What's in The Two New Coronavirus Aid Packages?
The president signed a second package Wednesday night, allocating billions of dollars toward the government and the American people.
Congress has passed two coronavirus aid packages and yet, there still may be a ways to go to help Americans get through this pandemic. But what's been done so far?
The first bill, signed into law less than three weeks ago, provided $8.3 billion in emergency funding, mostly to federal agencies combating the virus. The bulk of the money went to the Department of Health and Human Services and the State Department as the world tries to stop the virus' spread. Most notably, $3 billion was allocated for vaccine research including $61 million going directly to the Food & Drug Administration. The CDC will get more than two billion to in part distribute to state, local and tribal governments for their responses. Those dollars will help pay for medical supplies, testing and preparedness. Medicare providers are being handed an additional $500 million to bolster their telehealth services for the elderly.
The second bill was targeted at Americans who may be out of work during this crisis. President Trump signed it into law Wednesday night. The multi-billion dollar package includes money for free widespread testing, nutrition assistance, health services, paid leave and expanded unemployment insurance.

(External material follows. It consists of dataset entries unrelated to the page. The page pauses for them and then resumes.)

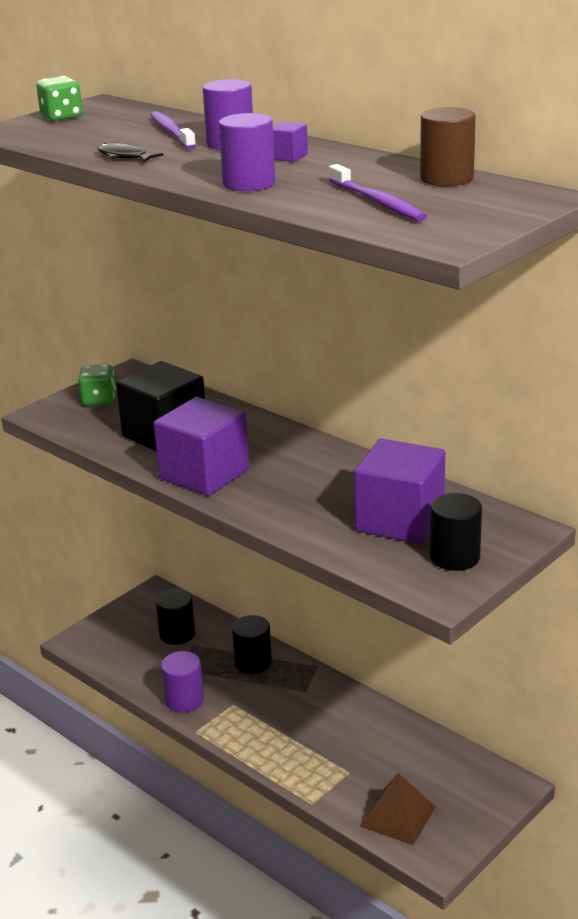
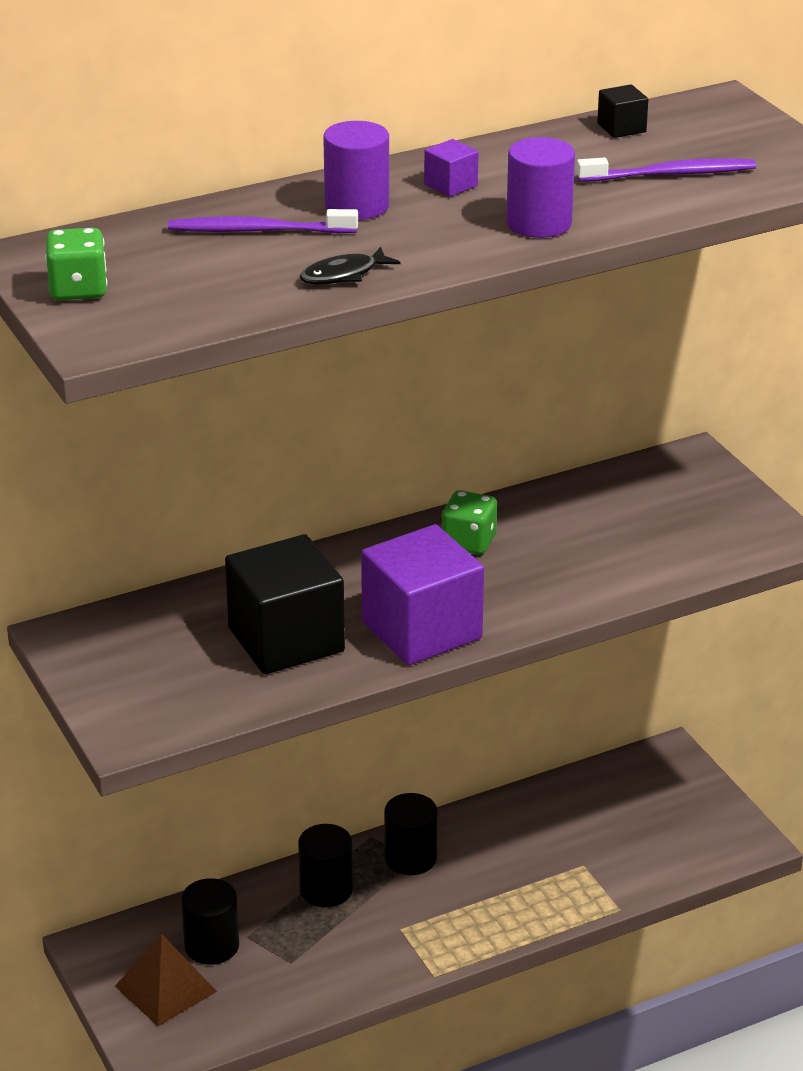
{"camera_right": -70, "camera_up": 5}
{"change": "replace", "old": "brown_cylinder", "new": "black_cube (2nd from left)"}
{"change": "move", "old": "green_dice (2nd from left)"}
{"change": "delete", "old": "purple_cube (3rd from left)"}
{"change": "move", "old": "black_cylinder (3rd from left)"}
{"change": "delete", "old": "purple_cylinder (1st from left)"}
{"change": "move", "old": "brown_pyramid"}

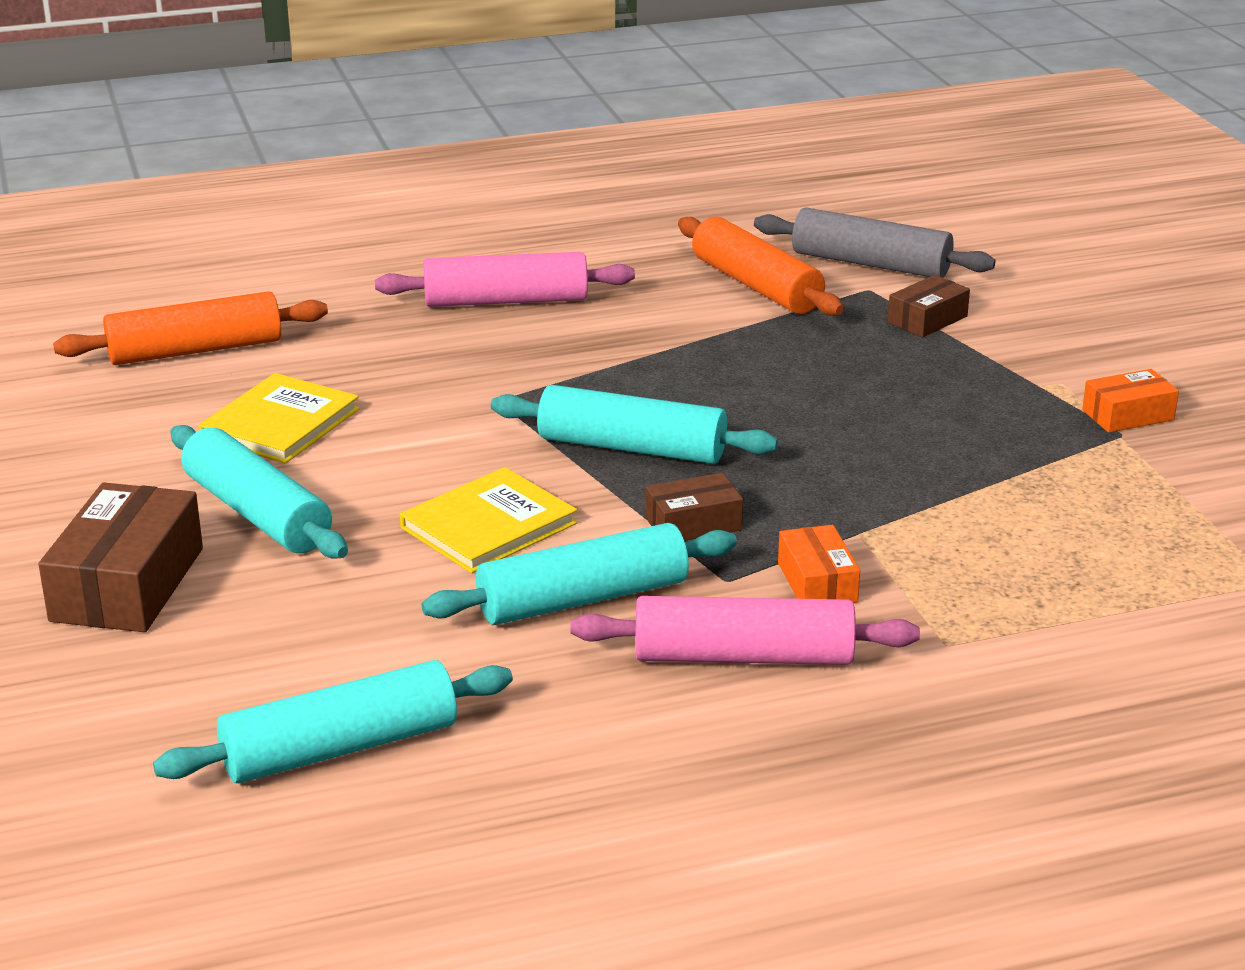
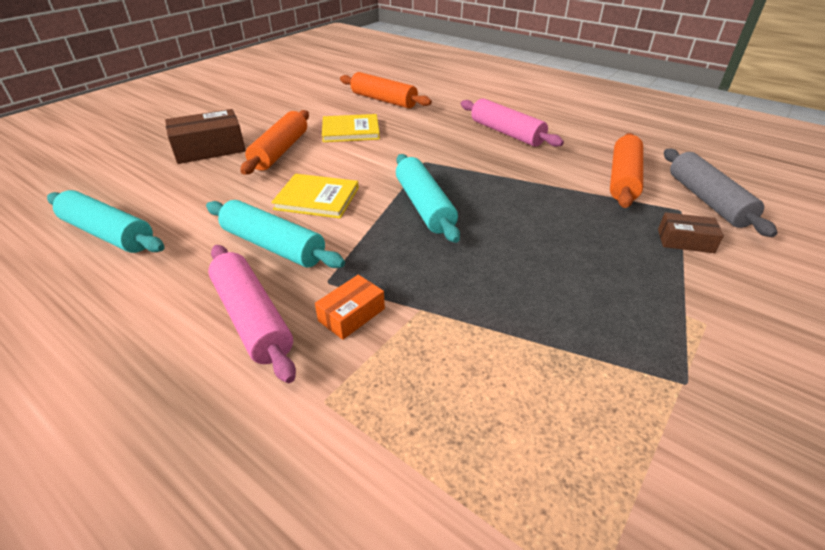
{"camera_right": 55, "camera_up": 10}
{"change": "delete", "old": "orange_box (2nd from left)"}
{"change": "recolor", "old": "turquoise_rolling_pin (1st from left)", "new": "orange_rolling_pin (1st from left)"}
{"change": "delete", "old": "brown_box (2nd from left)"}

At least one billion dollars is earmarked for those who have trouble affording food, half a billion for food to low income pregnant women or mothers with young children and $400 million for local food banks. The Department of Agriculture will provide emergency assistance to households with children who typically get free and reduced meals at school. Any waiting period, work or work training requirements for the Supplemental Nutrition Assistance Program, known as SNAP, will also be disregarded during this time.-
Employers will provide partial paid leave to companies with fewer than 500 employees, but only after employees have taken 10 days of unpaid or accrued leave. Employees must be paid at lead two thirds of what they normally earn, but not if it's more than $200 per day. Americans can only qualify for this leave if they are unable to work or telework because they must care for a child.
Sick leave is a different story. In general, companies with fewer than 500 employees must grant paid sick time if employees are quarantined, catch the virus or must care for someone who is sick. Full-time employees will get two weeks; part timers will get whatever their average work hours would be over two weeks.
If you work for a company with 50 employees or fewer, you may not qualify. The Department of Labor could exempt small businesses that could go out of business if forced to provide leave.
A third package is still being negotiated. It could include $300 billion for small businesses, billions for big businesses and potentially even checks to individual Americans. The Trump administration says the price tag may top $1 trillion. Democrats have drafted their own packages, and some Republicans aren't on board with the administration's asks. As these packages become more complex, they become more political, and that means getting them passed, and helping the people and companies that are struggling, may become more difficult.